Irrigation seems to go on more actively even than lower down; I saw to-day no less than twenty-four shadoofs all in a row, and in full play. The men that worked them, mostly naked, were of every colour between a new halfpenny and an old shoe, and the effect of them all toiling away and surrounded by groups of squatting onlookers was very striking.
Hosseyn, my servant, the angler, is having his head shaved on deck; when he has done I shall visit the town.
Meanwhile I have had a visit from the government doctor, a rather intelligent man who made his studies in Pisa.
Here comes Hosseyn clean-shaven. He is a nice boy, eager and willing—but wants varnish; he can never address me without scratching his spine at its lowest extremity; Audrey herself could not have done it in a manner more naïvely unconventional. Though only twenty, he has had two wives; not liking the first, who snubbed his relations, he gave her three months' wages and dismissed her. To avoid further unpleasantness he then married his cousin: "She good woman—very quiet—good tongue."
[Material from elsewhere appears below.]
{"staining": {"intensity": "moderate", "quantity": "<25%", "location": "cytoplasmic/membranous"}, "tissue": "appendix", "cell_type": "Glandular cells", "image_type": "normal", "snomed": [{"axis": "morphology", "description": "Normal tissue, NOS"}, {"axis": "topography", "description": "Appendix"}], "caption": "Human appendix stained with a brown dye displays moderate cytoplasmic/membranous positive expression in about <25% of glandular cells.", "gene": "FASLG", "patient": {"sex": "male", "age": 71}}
The village at which we have landed is very picturesque. The mud and brick architecture is here carried out with some care and is entirely delightful. The walls are mostly crowned with an openwork finish made by a simple arrangement of the bricks which is most effective. Sometimes, as, for instance, in the cemetery, they are surmounted by crenulations like those we see in the old Assyrian monuments; the heads of the doorways are decorated with a charming sort of diapered ornament, capable of great variety and produced entirely by the arrangement in patterns of the bricks; the patterns being painted black and the ground filled in with white. The woodwork in the windows is also very pretty, and altogether the general aspect of the houses most novel and striking.
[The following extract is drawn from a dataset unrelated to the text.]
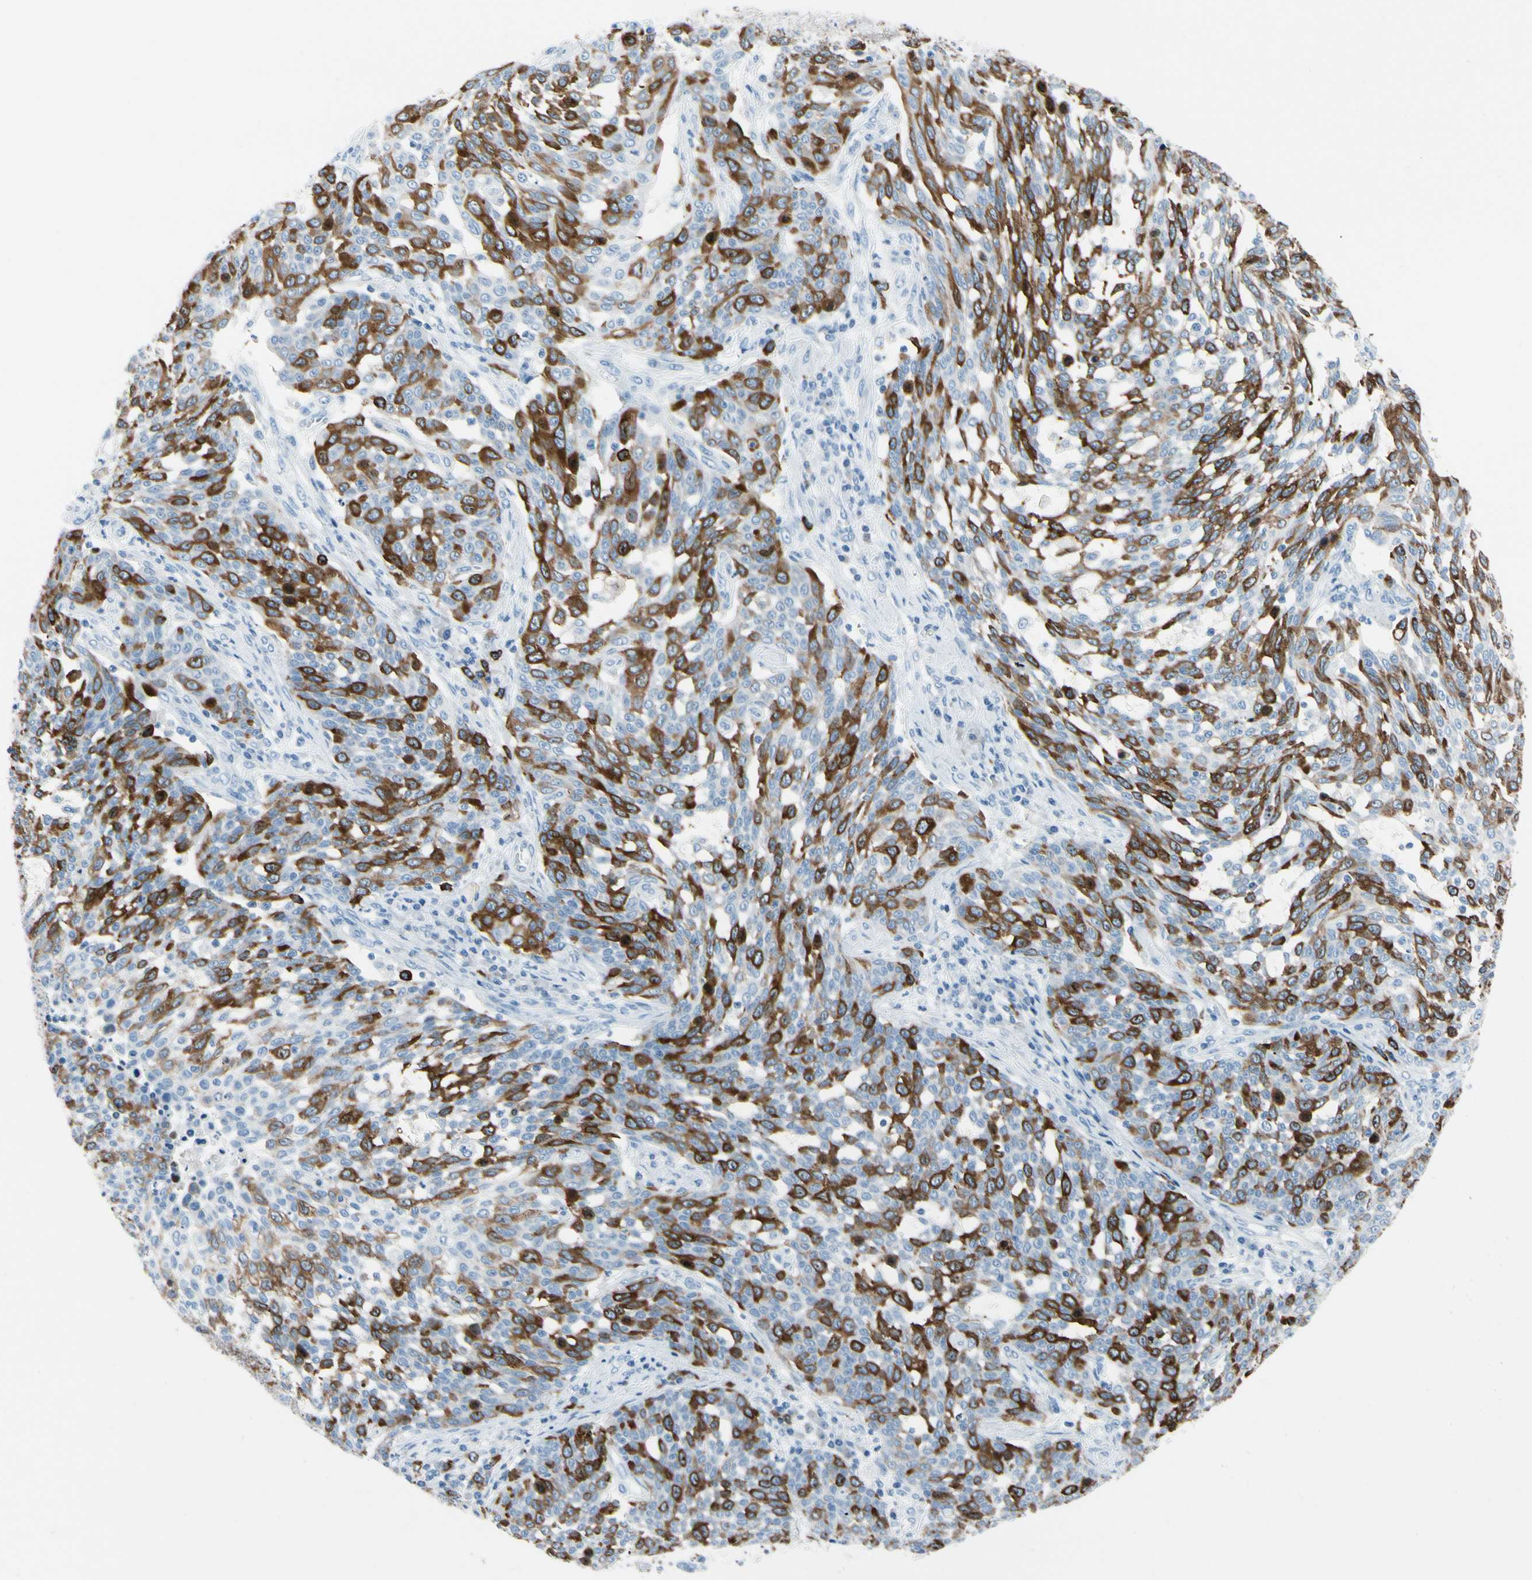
{"staining": {"intensity": "strong", "quantity": ">75%", "location": "cytoplasmic/membranous"}, "tissue": "cervical cancer", "cell_type": "Tumor cells", "image_type": "cancer", "snomed": [{"axis": "morphology", "description": "Squamous cell carcinoma, NOS"}, {"axis": "topography", "description": "Cervix"}], "caption": "This histopathology image reveals immunohistochemistry (IHC) staining of human cervical cancer (squamous cell carcinoma), with high strong cytoplasmic/membranous expression in about >75% of tumor cells.", "gene": "TACC3", "patient": {"sex": "female", "age": 34}}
Beyond the village I wandered into a delightful garden; a half cultivated wilderness of palm and gum trees in which one came on unexpected pergolas, and lovely garden trees all pouring out their most intoxicating scents under the fiercest sun I ever walked beneath. I saw oleanders, the flowers of which were as thick as roses and smelt like a quintessence of nectarines; there were also some beautiful olive trees with weeping branches—a thing I had never seen before—and with berries as large as plums. Overhead, amongst the yellow dates, sat doves the colour of pale violets.
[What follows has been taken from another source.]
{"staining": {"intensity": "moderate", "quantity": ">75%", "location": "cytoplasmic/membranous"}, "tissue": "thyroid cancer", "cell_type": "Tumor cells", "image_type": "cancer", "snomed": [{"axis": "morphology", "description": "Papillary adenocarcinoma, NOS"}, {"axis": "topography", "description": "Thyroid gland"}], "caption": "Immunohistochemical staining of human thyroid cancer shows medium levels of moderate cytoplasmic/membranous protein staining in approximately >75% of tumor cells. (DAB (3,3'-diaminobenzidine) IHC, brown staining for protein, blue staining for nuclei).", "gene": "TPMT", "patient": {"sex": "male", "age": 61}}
Syoot itself is beautifully situated amongst groves and gardens; except in that it is brown and not white, it reminded me much of an Algerine town; it is very unlike Cairo. The rock-cut tombs in the mountain above the town are so mutilated and disfigured that little can be made of them; but they have that stamp of vastness which is so characteristic of all the ancient monuments of this country.
The view from the height is very fine. The river has barely begun to fall yet, so that everything is reflected in the great sheets of water that cover the land. At evening I saw the sunset through the tall palm trees, with the domes of Syoot dark against its flaming light.